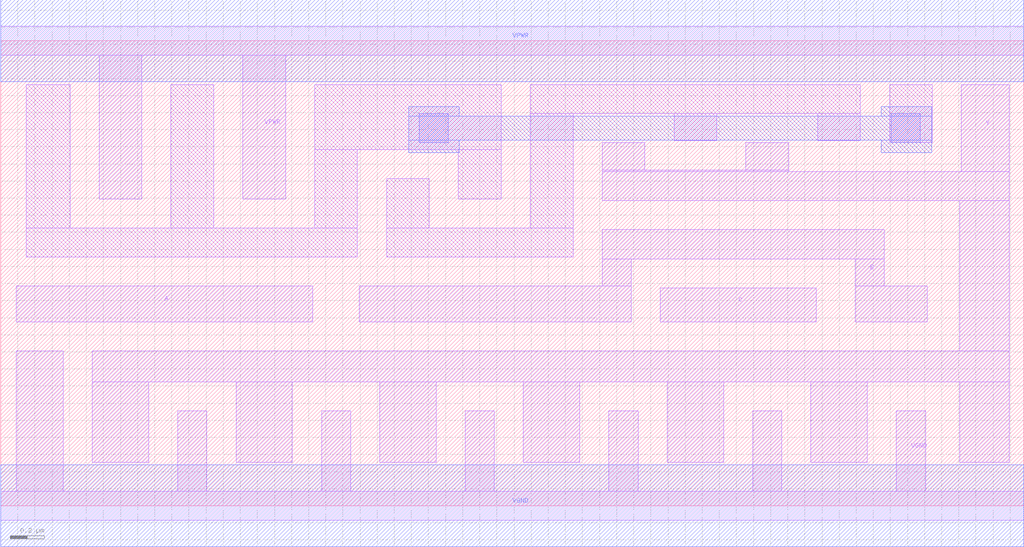
<source format=lef>
# Copyright 2020 The SkyWater PDK Authors
#
# Licensed under the Apache License, Version 2.0 (the "License");
# you may not use this file except in compliance with the License.
# You may obtain a copy of the License at
#
#     https://www.apache.org/licenses/LICENSE-2.0
#
# Unless required by applicable law or agreed to in writing, software
# distributed under the License is distributed on an "AS IS" BASIS,
# WITHOUT WARRANTIES OR CONDITIONS OF ANY KIND, either express or implied.
# See the License for the specific language governing permissions and
# limitations under the License.
#
# SPDX-License-Identifier: Apache-2.0

VERSION 5.5 ;
NAMESCASESENSITIVE ON ;
BUSBITCHARS "[]" ;
DIVIDERCHAR "/" ;
MACRO sky130_fd_sc_hd__nor3_4
  CLASS CORE ;
  SOURCE USER ;
  ORIGIN  0.000000  0.000000 ;
  SIZE  5.980000 BY  2.720000 ;
  SYMMETRY X Y R90 ;
  SITE unithd ;
  PIN A
    ANTENNAGATEAREA  0.990000 ;
    DIRECTION INPUT ;
    USE SIGNAL ;
    PORT
      LAYER li1 ;
        RECT 0.090000 1.075000 1.825000 1.285000 ;
    END
  END A
  PIN B
    ANTENNAGATEAREA  0.990000 ;
    DIRECTION INPUT ;
    USE SIGNAL ;
    PORT
      LAYER li1 ;
        RECT 2.095000 1.075000 3.685000 1.285000 ;
        RECT 3.515000 1.285000 3.685000 1.445000 ;
        RECT 3.515000 1.445000 5.165000 1.615000 ;
        RECT 4.995000 1.075000 5.415000 1.285000 ;
        RECT 4.995000 1.285000 5.165000 1.445000 ;
    END
  END B
  PIN C
    ANTENNAGATEAREA  0.990000 ;
    DIRECTION INPUT ;
    USE SIGNAL ;
    PORT
      LAYER li1 ;
        RECT 3.855000 1.075000 4.765000 1.275000 ;
    END
  END C
  PIN Y
    ANTENNADIFFAREA  1.593000 ;
    DIRECTION OUTPUT ;
    USE SIGNAL ;
    PORT
      LAYER li1 ;
        RECT 0.535000 0.255000 0.865000 0.725000 ;
        RECT 0.535000 0.725000 5.895000 0.905000 ;
        RECT 1.375000 0.255000 1.705000 0.725000 ;
        RECT 2.215000 0.255000 2.545000 0.725000 ;
        RECT 3.055000 0.255000 3.385000 0.725000 ;
        RECT 3.515000 1.785000 5.895000 1.955000 ;
        RECT 3.515000 1.955000 4.605000 1.965000 ;
        RECT 3.515000 1.965000 3.765000 2.125000 ;
        RECT 3.895000 0.255000 4.225000 0.725000 ;
        RECT 4.355000 1.965000 4.605000 2.125000 ;
        RECT 4.735000 0.255000 5.065000 0.725000 ;
        RECT 5.605000 0.255000 5.895000 0.725000 ;
        RECT 5.605000 0.905000 5.895000 1.785000 ;
        RECT 5.615000 1.955000 5.895000 2.465000 ;
    END
  END Y
  PIN VGND
    DIRECTION INOUT ;
    SHAPE ABUTMENT ;
    USE GROUND ;
    PORT
      LAYER li1 ;
        RECT 0.000000 -0.085000 5.980000 0.085000 ;
        RECT 0.090000  0.085000 0.365000 0.905000 ;
        RECT 1.035000  0.085000 1.205000 0.555000 ;
        RECT 1.875000  0.085000 2.045000 0.555000 ;
        RECT 2.715000  0.085000 2.885000 0.555000 ;
        RECT 3.555000  0.085000 3.725000 0.555000 ;
        RECT 4.395000  0.085000 4.565000 0.555000 ;
        RECT 5.235000  0.085000 5.405000 0.555000 ;
    END
    PORT
      LAYER met1 ;
        RECT 0.000000 -0.240000 5.980000 0.240000 ;
    END
  END VGND
  PIN VPWR
    DIRECTION INOUT ;
    SHAPE ABUTMENT ;
    USE POWER ;
    PORT
      LAYER li1 ;
        RECT 0.000000 2.635000 5.980000 2.805000 ;
        RECT 0.575000 1.795000 0.825000 2.635000 ;
        RECT 1.415000 1.795000 1.665000 2.635000 ;
    END
    PORT
      LAYER met1 ;
        RECT 0.000000 2.480000 5.980000 2.960000 ;
    END
  END VPWR
  OBS
    LAYER li1 ;
      RECT 0.150000 1.455000 2.085000 1.625000 ;
      RECT 0.150000 1.625000 0.405000 2.465000 ;
      RECT 0.995000 1.625000 1.245000 2.465000 ;
      RECT 1.835000 1.625000 2.085000 2.085000 ;
      RECT 1.835000 2.085000 2.925000 2.465000 ;
      RECT 2.255000 1.455000 3.345000 1.625000 ;
      RECT 2.255000 1.625000 2.505000 1.915000 ;
      RECT 2.675000 1.795000 2.925000 2.085000 ;
      RECT 3.095000 1.625000 3.345000 2.295000 ;
      RECT 3.095000 2.295000 5.025000 2.465000 ;
      RECT 3.935000 2.135000 4.185000 2.295000 ;
      RECT 4.775000 2.135000 5.025000 2.295000 ;
      RECT 5.195000 2.125000 5.445000 2.465000 ;
    LAYER mcon ;
      RECT 2.445000 2.125000 2.615000 2.295000 ;
      RECT 5.205000 2.125000 5.375000 2.295000 ;
    LAYER met1 ;
      RECT 2.385000 2.065000 2.680000 2.140000 ;
      RECT 2.385000 2.140000 5.440000 2.280000 ;
      RECT 2.385000 2.280000 2.680000 2.335000 ;
      RECT 5.145000 2.065000 5.440000 2.140000 ;
      RECT 5.145000 2.280000 5.440000 2.335000 ;
  END
END sky130_fd_sc_hd__nor3_4
END LIBRARY

</source>
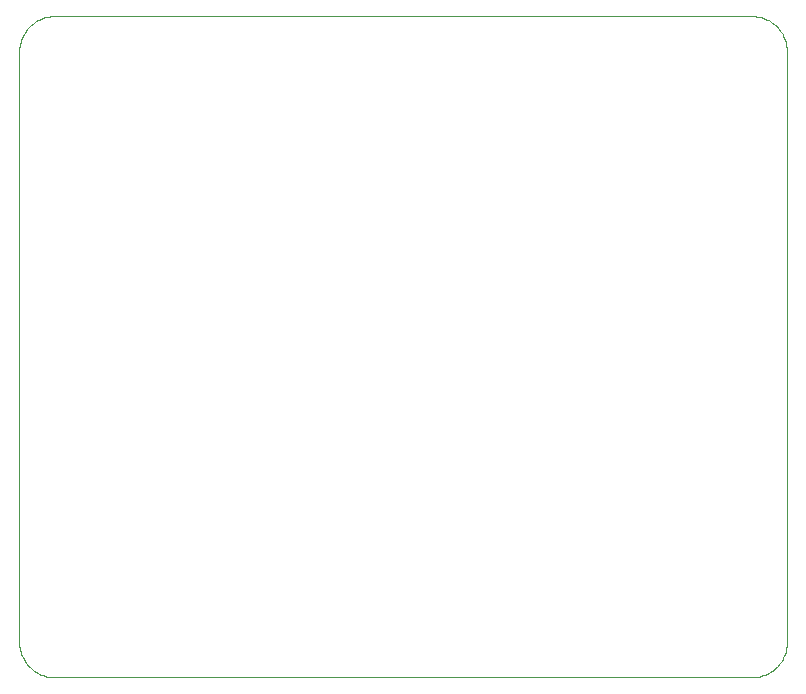
<source format=gko>
G75*
%MOIN*%
%OFA0B0*%
%FSLAX24Y24*%
%IPPOS*%
%LPD*%
%AMOC8*
5,1,8,0,0,1.08239X$1,22.5*
%
%ADD10C,0.0000*%
D10*
X001734Y001861D02*
X001734Y021546D01*
X001735Y021546D02*
X001737Y021612D01*
X001742Y021678D01*
X001752Y021744D01*
X001765Y021809D01*
X001781Y021873D01*
X001801Y021936D01*
X001825Y021998D01*
X001852Y022058D01*
X001882Y022117D01*
X001916Y022174D01*
X001953Y022229D01*
X001993Y022282D01*
X002035Y022333D01*
X002081Y022381D01*
X002129Y022427D01*
X002180Y022469D01*
X002233Y022509D01*
X002288Y022546D01*
X002345Y022580D01*
X002404Y022610D01*
X002464Y022637D01*
X002526Y022661D01*
X002589Y022681D01*
X002653Y022697D01*
X002718Y022710D01*
X002784Y022720D01*
X002850Y022725D01*
X002916Y022727D01*
X026144Y022727D01*
X026210Y022725D01*
X026276Y022720D01*
X026342Y022710D01*
X026407Y022697D01*
X026471Y022681D01*
X026534Y022661D01*
X026596Y022637D01*
X026656Y022610D01*
X026715Y022580D01*
X026772Y022546D01*
X026827Y022509D01*
X026880Y022469D01*
X026931Y022427D01*
X026979Y022381D01*
X027025Y022333D01*
X027067Y022282D01*
X027107Y022229D01*
X027144Y022174D01*
X027178Y022117D01*
X027208Y022058D01*
X027235Y021998D01*
X027259Y021936D01*
X027279Y021873D01*
X027295Y021809D01*
X027308Y021744D01*
X027318Y021678D01*
X027323Y021612D01*
X027325Y021546D01*
X027325Y001861D01*
X027323Y001795D01*
X027318Y001729D01*
X027308Y001663D01*
X027295Y001598D01*
X027279Y001534D01*
X027259Y001471D01*
X027235Y001409D01*
X027208Y001349D01*
X027178Y001290D01*
X027144Y001233D01*
X027107Y001178D01*
X027067Y001125D01*
X027025Y001074D01*
X026979Y001026D01*
X026931Y000980D01*
X026880Y000938D01*
X026827Y000898D01*
X026772Y000861D01*
X026715Y000827D01*
X026656Y000797D01*
X026596Y000770D01*
X026534Y000746D01*
X026471Y000726D01*
X026407Y000710D01*
X026342Y000697D01*
X026276Y000687D01*
X026210Y000682D01*
X026144Y000680D01*
X002916Y000680D01*
X002850Y000682D01*
X002784Y000687D01*
X002718Y000697D01*
X002653Y000710D01*
X002589Y000726D01*
X002526Y000746D01*
X002464Y000770D01*
X002404Y000797D01*
X002345Y000827D01*
X002288Y000861D01*
X002233Y000898D01*
X002180Y000938D01*
X002129Y000980D01*
X002081Y001026D01*
X002035Y001074D01*
X001993Y001125D01*
X001953Y001178D01*
X001916Y001233D01*
X001882Y001290D01*
X001852Y001349D01*
X001825Y001409D01*
X001801Y001471D01*
X001781Y001534D01*
X001765Y001598D01*
X001752Y001663D01*
X001742Y001729D01*
X001737Y001795D01*
X001735Y001861D01*
M02*

</source>
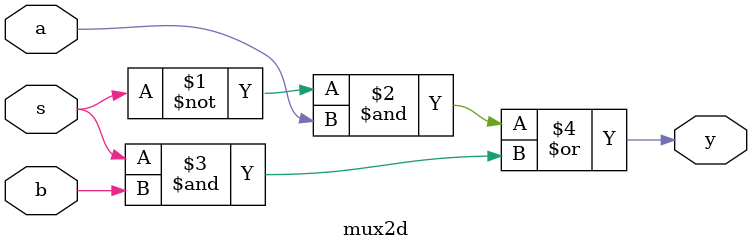
<source format=v>
module mux2g(output y, input a,b,s);
wire w1,w2,Snot;
not(Snot,s);
and (w1,s,b),(w2,Snot,a);
or(y,w1,w2);
endmodule

//mux 2 to 1 data flow model
module mux2d(output y,input a,b,s);
assign y = (~s & a) | (s & b);
endmodule



</source>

● Assignment: Print the lines above from the one with "X026471Y022681D01*" through the one with "X002233Y000898D01*", both included, exactly as written and nothing more.

● Output:
X026471Y022681D01*
X026534Y022661D01*
X026596Y022637D01*
X026656Y022610D01*
X026715Y022580D01*
X026772Y022546D01*
X026827Y022509D01*
X026880Y022469D01*
X026931Y022427D01*
X026979Y022381D01*
X027025Y022333D01*
X027067Y022282D01*
X027107Y022229D01*
X027144Y022174D01*
X027178Y022117D01*
X027208Y022058D01*
X027235Y021998D01*
X027259Y021936D01*
X027279Y021873D01*
X027295Y021809D01*
X027308Y021744D01*
X027318Y021678D01*
X027323Y021612D01*
X027325Y021546D01*
X027325Y001861D01*
X027323Y001795D01*
X027318Y001729D01*
X027308Y001663D01*
X027295Y001598D01*
X027279Y001534D01*
X027259Y001471D01*
X027235Y001409D01*
X027208Y001349D01*
X027178Y001290D01*
X027144Y001233D01*
X027107Y001178D01*
X027067Y001125D01*
X027025Y001074D01*
X026979Y001026D01*
X026931Y000980D01*
X026880Y000938D01*
X026827Y000898D01*
X026772Y000861D01*
X026715Y000827D01*
X026656Y000797D01*
X026596Y000770D01*
X026534Y000746D01*
X026471Y000726D01*
X026407Y000710D01*
X026342Y000697D01*
X026276Y000687D01*
X026210Y000682D01*
X026144Y000680D01*
X002916Y000680D01*
X002850Y000682D01*
X002784Y000687D01*
X002718Y000697D01*
X002653Y000710D01*
X002589Y000726D01*
X002526Y000746D01*
X002464Y000770D01*
X002404Y000797D01*
X002345Y000827D01*
X002288Y000861D01*
X002233Y000898D01*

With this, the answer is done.